How to read an ORC File using Spark Core APIs

Hello Everyone,

Is anyone tried to access ORC files by using the Spark Core API’s. I do see that using Spark SQL it can be done. But I am giving a try to access by using the Spark Core API’s. If anyone tried please do let me know.

@email2dgk One using Dataframe

sc.parallelize(records).toDF().write.format(“orc”).save(“people”)

@Rahul Thanks for sharing. I am not interested to do that using Spark SQL (Data Frame).

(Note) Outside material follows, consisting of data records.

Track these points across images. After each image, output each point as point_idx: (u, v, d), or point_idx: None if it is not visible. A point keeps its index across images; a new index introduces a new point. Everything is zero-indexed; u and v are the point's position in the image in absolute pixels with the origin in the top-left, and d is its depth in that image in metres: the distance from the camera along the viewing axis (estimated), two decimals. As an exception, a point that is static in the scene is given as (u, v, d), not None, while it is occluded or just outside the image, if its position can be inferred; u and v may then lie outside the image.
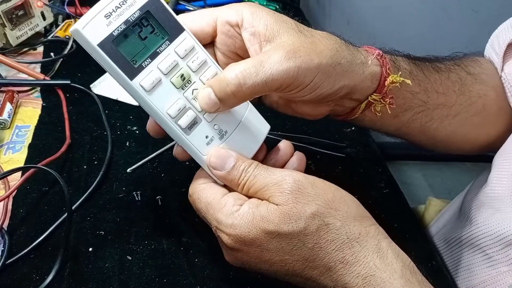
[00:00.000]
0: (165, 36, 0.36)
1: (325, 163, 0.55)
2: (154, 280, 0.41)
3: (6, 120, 0.55)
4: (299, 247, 0.35)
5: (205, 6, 0.81)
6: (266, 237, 0.35)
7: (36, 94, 0.62)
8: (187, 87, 0.37)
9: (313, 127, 0.60)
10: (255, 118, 0.40)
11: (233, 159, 0.37)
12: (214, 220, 0.36)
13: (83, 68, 0.66)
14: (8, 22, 0.65)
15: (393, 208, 0.52)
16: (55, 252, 0.41)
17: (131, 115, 0.59)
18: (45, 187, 0.48)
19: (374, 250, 0.35)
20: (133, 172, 0.51)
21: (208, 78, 0.38)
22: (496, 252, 0.46)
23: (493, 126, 0.52)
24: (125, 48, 0.34)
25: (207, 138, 0.38)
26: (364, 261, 0.34)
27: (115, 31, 0.34)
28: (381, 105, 0.42)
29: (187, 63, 0.37)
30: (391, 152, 1.07)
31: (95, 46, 0.33)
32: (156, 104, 0.36)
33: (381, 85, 0.41)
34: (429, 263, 0.47)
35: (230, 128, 0.39)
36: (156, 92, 0.36)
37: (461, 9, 1.26)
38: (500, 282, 0.45)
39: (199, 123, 0.38)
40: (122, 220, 0.46)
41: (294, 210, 0.34)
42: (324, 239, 0.35)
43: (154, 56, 0.36)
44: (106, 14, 0.34)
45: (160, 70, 0.36)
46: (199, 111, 0.37)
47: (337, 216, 0.35)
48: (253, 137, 0.40)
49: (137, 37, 0.35)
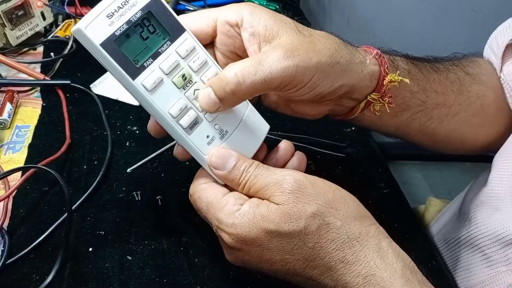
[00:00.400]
0: (167, 37, 0.36)
1: (325, 163, 0.55)
2: (154, 280, 0.41)
3: (6, 120, 0.55)
4: (300, 246, 0.35)
5: (205, 6, 0.81)
6: (266, 237, 0.35)
7: (36, 94, 0.62)
8: (188, 87, 0.37)
9: (313, 127, 0.60)
10: (255, 118, 0.41)
11: (234, 158, 0.37)
12: (215, 220, 0.36)
13: (83, 68, 0.66)
14: (8, 22, 0.65)
15: (393, 208, 0.52)
16: (55, 252, 0.41)
17: (131, 115, 0.59)
18: (45, 187, 0.48)
19: (375, 249, 0.35)
20: (133, 172, 0.51)
21: (208, 78, 0.38)
22: (495, 252, 0.46)
23: (492, 127, 0.52)
24: (127, 48, 0.34)
25: (208, 137, 0.38)
26: (365, 261, 0.34)
27: (117, 31, 0.34)
28: (380, 105, 0.42)
29: (188, 63, 0.37)
30: (391, 152, 1.07)
31: (97, 46, 0.33)
32: (157, 104, 0.36)
33: (379, 84, 0.41)
34: (429, 263, 0.47)
35: (231, 128, 0.39)
36: (158, 91, 0.36)
37: (461, 9, 1.27)
38: (498, 282, 0.45)
39: (200, 123, 0.38)
40: (122, 220, 0.46)
41: (294, 209, 0.35)
42: (324, 239, 0.35)
43: (155, 56, 0.36)
44: (108, 14, 0.34)
45: (161, 70, 0.36)
46: (200, 111, 0.38)
47: (338, 215, 0.35)
48: (253, 136, 0.40)
49: (139, 37, 0.35)
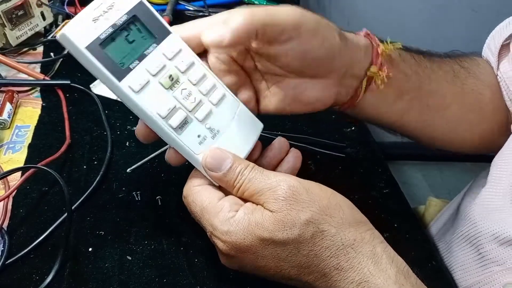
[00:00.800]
0: (152, 39, 0.37)
1: (325, 163, 0.55)
2: (154, 280, 0.41)
3: (6, 120, 0.55)
4: (294, 254, 0.35)
5: (205, 6, 0.81)
6: (260, 244, 0.35)
7: (36, 94, 0.62)
8: (176, 87, 0.37)
9: (313, 127, 0.60)
10: (247, 117, 0.40)
11: (230, 160, 0.37)
12: (209, 226, 0.36)
13: (83, 68, 0.65)
14: (8, 22, 0.65)
15: (393, 208, 0.52)
16: (55, 252, 0.41)
17: (131, 115, 0.59)
18: (45, 187, 0.48)
19: (369, 256, 0.35)
20: (133, 172, 0.51)
21: (196, 79, 0.38)
22: (490, 251, 0.46)
23: (489, 125, 0.53)
24: (113, 51, 0.35)
25: (199, 137, 0.38)
26: (359, 267, 0.34)
27: (102, 35, 0.34)
28: (380, 77, 0.43)
29: (175, 65, 0.37)
30: (391, 152, 1.07)
31: (82, 50, 0.34)
32: (145, 105, 0.36)
33: (375, 55, 0.42)
34: (429, 263, 0.47)
35: (222, 127, 0.39)
36: (145, 93, 0.36)
37: (461, 9, 1.26)
38: (494, 282, 0.45)
39: (190, 122, 0.37)
40: (122, 220, 0.46)
41: (288, 217, 0.34)
42: (319, 246, 0.34)
43: (141, 58, 0.36)
44: (94, 18, 0.34)
45: (148, 71, 0.36)
46: (190, 111, 0.37)
47: (332, 222, 0.35)
48: (246, 135, 0.40)
49: (125, 40, 0.35)
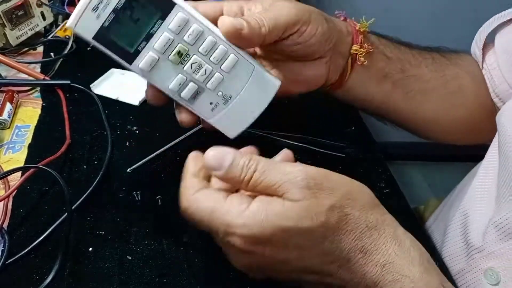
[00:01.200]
0: (157, 15, 0.36)
1: (325, 163, 0.55)
2: (154, 280, 0.41)
3: (6, 120, 0.55)
4: (320, 241, 0.34)
5: None
6: (283, 235, 0.34)
7: (36, 94, 0.62)
8: (186, 61, 0.38)
9: (313, 127, 0.60)
10: (262, 78, 0.40)
11: (230, 155, 0.36)
12: (223, 225, 0.34)
13: (83, 68, 0.66)
14: (8, 22, 0.65)
15: (393, 208, 0.51)
16: (55, 252, 0.41)
17: (131, 115, 0.59)
18: (45, 187, 0.48)
19: (392, 237, 0.35)
20: (133, 172, 0.51)
21: (206, 49, 0.38)
22: (474, 239, 0.47)
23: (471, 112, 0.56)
24: (119, 36, 0.35)
25: (212, 104, 0.40)
26: (383, 249, 0.35)
27: (105, 22, 0.35)
28: (362, 55, 0.48)
29: (183, 38, 0.38)
30: (391, 152, 1.07)
31: (90, 40, 0.35)
32: (157, 82, 0.38)
33: (355, 34, 0.49)
34: (429, 263, 0.47)
35: (235, 92, 0.40)
36: (156, 71, 0.38)
37: (461, 9, 1.26)
38: (476, 269, 0.46)
39: (202, 92, 0.39)
40: (122, 220, 0.46)
41: (313, 204, 0.34)
42: (344, 230, 0.34)
43: (148, 38, 0.37)
44: (93, 7, 0.34)
45: (156, 50, 0.37)
46: (201, 82, 0.39)
47: (355, 206, 0.35)
48: (259, 98, 0.40)
49: (129, 20, 0.36)
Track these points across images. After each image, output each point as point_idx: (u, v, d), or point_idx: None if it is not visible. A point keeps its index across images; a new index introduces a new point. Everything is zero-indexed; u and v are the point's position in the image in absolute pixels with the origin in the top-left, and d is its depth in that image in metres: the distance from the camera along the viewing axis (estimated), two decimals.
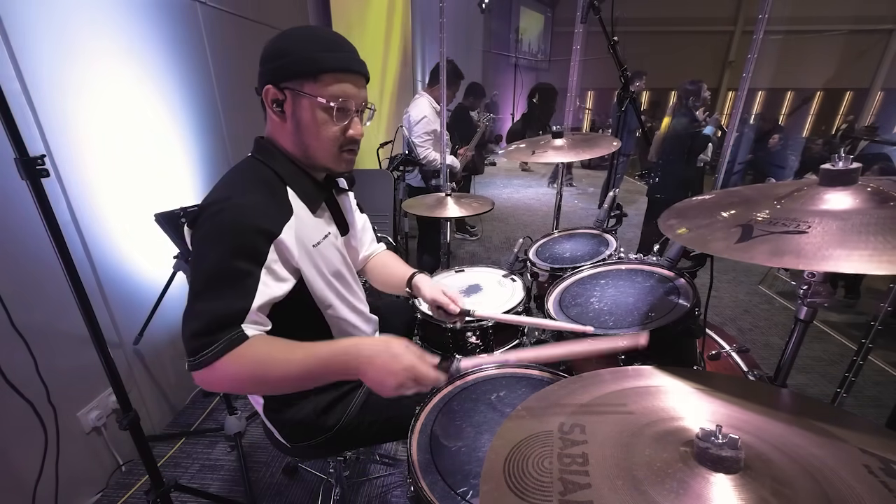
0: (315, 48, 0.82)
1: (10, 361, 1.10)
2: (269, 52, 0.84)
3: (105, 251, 1.57)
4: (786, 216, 0.66)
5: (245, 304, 0.74)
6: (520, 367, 1.10)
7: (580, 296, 1.24)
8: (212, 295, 0.73)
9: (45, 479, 1.16)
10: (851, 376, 1.55)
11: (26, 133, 0.91)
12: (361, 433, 1.06)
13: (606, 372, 0.74)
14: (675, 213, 0.82)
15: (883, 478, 0.49)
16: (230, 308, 0.73)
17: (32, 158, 0.87)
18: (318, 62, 0.81)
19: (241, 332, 0.72)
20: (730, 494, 0.49)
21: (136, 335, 1.69)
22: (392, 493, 1.60)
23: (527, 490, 0.52)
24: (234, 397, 2.02)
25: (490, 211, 1.91)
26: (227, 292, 0.74)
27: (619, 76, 1.84)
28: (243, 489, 1.60)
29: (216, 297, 0.73)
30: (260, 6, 2.40)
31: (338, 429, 1.03)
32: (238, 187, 0.85)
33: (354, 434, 1.06)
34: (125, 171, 1.64)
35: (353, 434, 1.05)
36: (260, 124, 0.95)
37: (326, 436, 1.02)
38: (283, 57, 0.82)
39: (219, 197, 0.80)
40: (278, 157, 0.90)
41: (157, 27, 1.75)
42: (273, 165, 0.89)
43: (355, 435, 1.06)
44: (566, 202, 4.67)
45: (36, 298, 1.34)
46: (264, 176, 0.88)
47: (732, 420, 0.61)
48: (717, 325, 1.45)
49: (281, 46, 0.82)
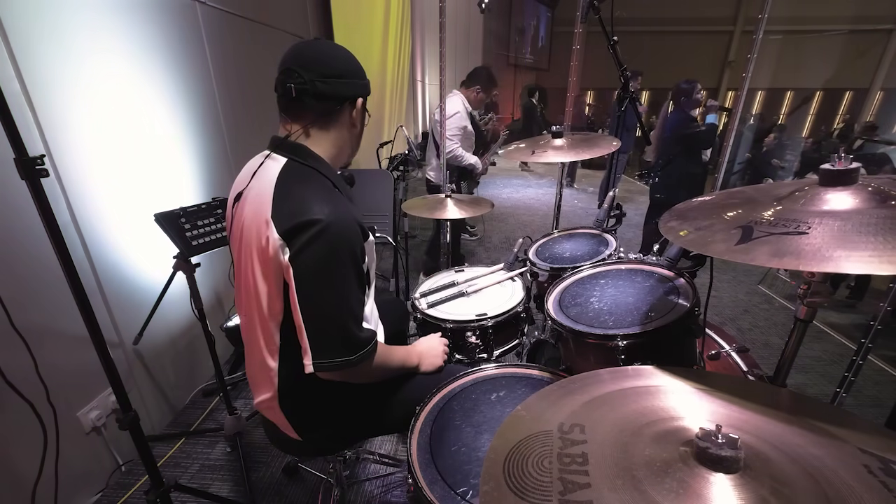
0: None
1: (9, 361, 1.10)
2: (349, 67, 0.96)
3: (105, 251, 1.57)
4: (786, 217, 0.66)
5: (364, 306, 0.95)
6: (520, 367, 1.11)
7: (580, 295, 1.24)
8: (358, 301, 0.91)
9: (44, 479, 1.16)
10: (851, 376, 1.55)
11: (26, 133, 0.91)
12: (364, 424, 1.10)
13: (606, 372, 0.74)
14: (675, 214, 0.82)
15: (882, 477, 0.49)
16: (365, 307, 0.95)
17: (32, 158, 0.86)
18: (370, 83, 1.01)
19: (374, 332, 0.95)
20: (729, 494, 0.49)
21: (135, 335, 1.69)
22: (392, 493, 1.60)
23: (526, 490, 0.52)
24: (234, 397, 2.03)
25: (490, 211, 1.91)
26: (357, 296, 0.91)
27: (618, 76, 1.84)
28: (243, 489, 1.60)
29: (360, 303, 0.92)
30: (260, 6, 2.40)
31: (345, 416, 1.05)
32: (322, 197, 0.87)
33: (358, 425, 1.09)
34: (125, 171, 1.64)
35: (358, 425, 1.09)
36: (259, 124, 0.95)
37: (334, 425, 1.05)
38: (363, 77, 0.99)
39: (318, 211, 0.84)
40: (322, 162, 0.96)
41: (157, 27, 1.75)
42: (322, 170, 0.94)
43: (359, 426, 1.09)
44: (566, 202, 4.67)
45: (36, 298, 1.34)
46: (323, 182, 0.93)
47: (732, 420, 0.61)
48: (716, 324, 1.45)
49: (356, 67, 0.97)
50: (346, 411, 1.05)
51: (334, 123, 0.97)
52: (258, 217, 0.87)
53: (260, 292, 0.91)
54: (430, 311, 1.41)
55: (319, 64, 0.91)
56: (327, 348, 0.88)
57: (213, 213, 1.62)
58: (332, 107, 0.94)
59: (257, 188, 0.91)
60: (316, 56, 0.92)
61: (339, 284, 0.86)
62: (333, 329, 0.88)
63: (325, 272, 0.85)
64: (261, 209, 0.87)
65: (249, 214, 0.91)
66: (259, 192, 0.90)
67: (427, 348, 1.17)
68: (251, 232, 0.89)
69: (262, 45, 2.41)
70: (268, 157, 0.95)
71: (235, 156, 2.19)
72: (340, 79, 0.93)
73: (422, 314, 1.41)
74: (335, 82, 0.92)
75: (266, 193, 0.88)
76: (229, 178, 2.25)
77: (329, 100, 0.93)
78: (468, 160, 2.95)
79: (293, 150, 0.94)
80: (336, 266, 0.85)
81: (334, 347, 0.88)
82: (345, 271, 0.87)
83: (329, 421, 1.05)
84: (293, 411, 1.01)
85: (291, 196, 0.87)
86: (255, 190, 0.92)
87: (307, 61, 0.90)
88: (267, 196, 0.87)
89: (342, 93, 0.94)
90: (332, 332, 0.88)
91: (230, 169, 2.18)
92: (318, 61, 0.91)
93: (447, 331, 1.35)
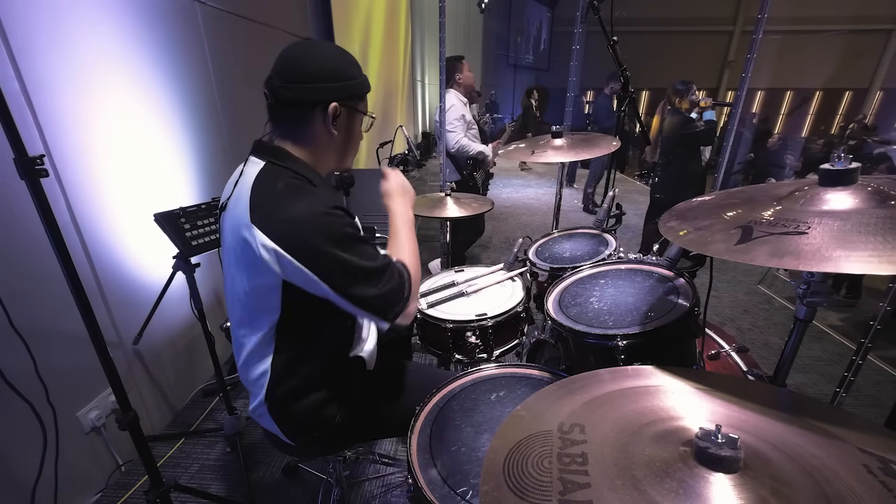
0: (358, 71, 0.95)
1: (9, 361, 1.10)
2: (322, 71, 0.89)
3: (104, 251, 1.57)
4: (786, 217, 0.66)
5: None
6: (519, 367, 1.11)
7: (580, 295, 1.24)
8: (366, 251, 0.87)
9: (44, 480, 1.16)
10: (851, 376, 1.55)
11: (25, 133, 0.91)
12: (362, 427, 1.08)
13: (606, 372, 0.74)
14: (675, 214, 0.82)
15: (882, 477, 0.49)
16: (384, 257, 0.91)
17: (31, 158, 0.87)
18: (365, 85, 0.96)
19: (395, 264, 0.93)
20: (729, 494, 0.49)
21: (135, 335, 1.69)
22: (392, 493, 1.60)
23: (526, 490, 0.52)
24: (234, 397, 2.03)
25: (490, 211, 1.91)
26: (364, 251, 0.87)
27: (618, 76, 1.84)
28: (243, 489, 1.60)
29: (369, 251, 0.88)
30: (259, 6, 2.40)
31: (338, 422, 1.03)
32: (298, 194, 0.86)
33: (355, 428, 1.07)
34: (125, 171, 1.64)
35: (354, 428, 1.07)
36: (259, 124, 0.95)
37: (328, 429, 1.03)
38: (345, 79, 0.92)
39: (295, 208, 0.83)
40: (299, 163, 0.93)
41: (157, 27, 1.75)
42: (299, 170, 0.92)
43: (356, 429, 1.07)
44: (566, 202, 4.67)
45: (35, 298, 1.34)
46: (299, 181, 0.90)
47: (732, 420, 0.61)
48: (716, 324, 1.45)
49: (334, 68, 0.91)
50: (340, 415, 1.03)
51: (307, 130, 0.92)
52: (240, 221, 0.86)
53: (247, 293, 0.90)
54: (429, 311, 1.42)
55: (288, 68, 0.89)
56: (379, 297, 0.86)
57: (213, 213, 1.62)
58: (298, 113, 0.91)
59: (238, 194, 0.91)
60: (287, 59, 0.89)
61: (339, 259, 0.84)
62: (366, 279, 0.86)
63: (319, 259, 0.83)
64: (242, 214, 0.86)
65: (233, 221, 0.90)
66: (239, 197, 0.89)
67: (397, 186, 1.09)
68: (236, 238, 0.89)
69: (261, 45, 2.41)
70: (246, 163, 0.94)
71: (235, 156, 2.19)
72: (305, 83, 0.88)
73: (422, 314, 1.41)
74: (299, 87, 0.88)
75: (244, 199, 0.87)
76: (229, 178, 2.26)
77: (292, 107, 0.90)
78: (475, 148, 2.88)
79: (270, 153, 0.93)
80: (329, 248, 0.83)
81: (382, 290, 0.86)
82: (344, 246, 0.84)
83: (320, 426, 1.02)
84: (285, 419, 1.00)
85: (268, 197, 0.86)
86: (235, 196, 0.91)
87: (279, 65, 0.89)
88: (245, 201, 0.87)
89: (308, 98, 0.89)
90: (369, 280, 0.86)
91: (230, 169, 2.13)
92: (286, 65, 0.89)
93: (447, 331, 1.35)
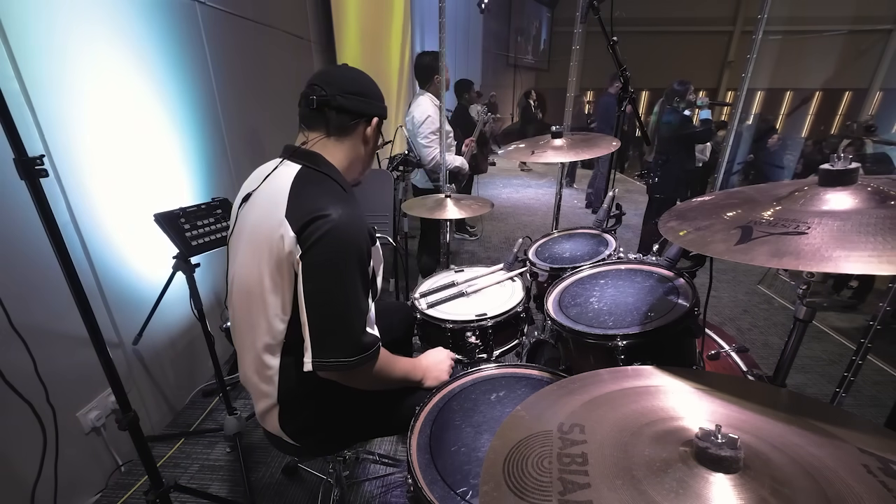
0: None
1: (8, 362, 1.10)
2: (369, 90, 1.04)
3: (104, 251, 1.57)
4: (785, 217, 0.66)
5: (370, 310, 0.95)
6: (519, 368, 1.11)
7: (580, 296, 1.24)
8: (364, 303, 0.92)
9: (43, 480, 1.16)
10: (850, 376, 1.55)
11: (25, 133, 0.91)
12: (363, 427, 1.10)
13: (606, 372, 0.74)
14: (675, 214, 0.82)
15: (882, 477, 0.49)
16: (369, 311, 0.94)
17: (31, 159, 0.86)
18: (386, 110, 1.09)
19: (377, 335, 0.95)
20: (729, 494, 0.49)
21: (135, 335, 1.69)
22: (392, 493, 1.60)
23: (526, 490, 0.52)
24: (234, 397, 2.03)
25: (489, 211, 1.91)
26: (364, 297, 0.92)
27: (618, 76, 1.84)
28: (243, 489, 1.60)
29: (366, 305, 0.92)
30: (259, 6, 2.39)
31: (341, 422, 1.06)
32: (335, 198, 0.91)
33: (356, 428, 1.09)
34: (124, 171, 1.64)
35: (355, 428, 1.09)
36: (259, 124, 0.95)
37: (331, 429, 1.06)
38: (381, 101, 1.07)
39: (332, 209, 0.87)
40: (334, 170, 1.00)
41: (157, 27, 1.74)
42: (334, 176, 0.99)
43: (357, 429, 1.10)
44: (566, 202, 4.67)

I could not find any other approach.

I also tried but could not find any direct solution for read ORC using rdd.

And my finding below. I didn’t test, if you get time check below thing is working.

Spark context providing option to read file using hadoopfs. like bleow

sparkContext. hadoopFile(String path, Class<? extends org.apache.hadoop.mapred.InputFormat<K,V>> inputFormatClass, Class keyClass, Class valueClass, int minPartitions)

You can specify
org.apache.orc.mapreduce.OrcInputFormat

https://spark.apache.org/docs/1.4.0/api/java/org/apache/spark/SparkContext.html#hadoopFile(java.lang.String,%20java.lang.Class,%20java.lang.Class,%20java.lang.Class,%20int)

https://orc.apache.org/api/orc-mapreduce/index.html?org/apache/orc/mapreduce/OrcInputFormat.html

Thnaks
Suresh Selvaraj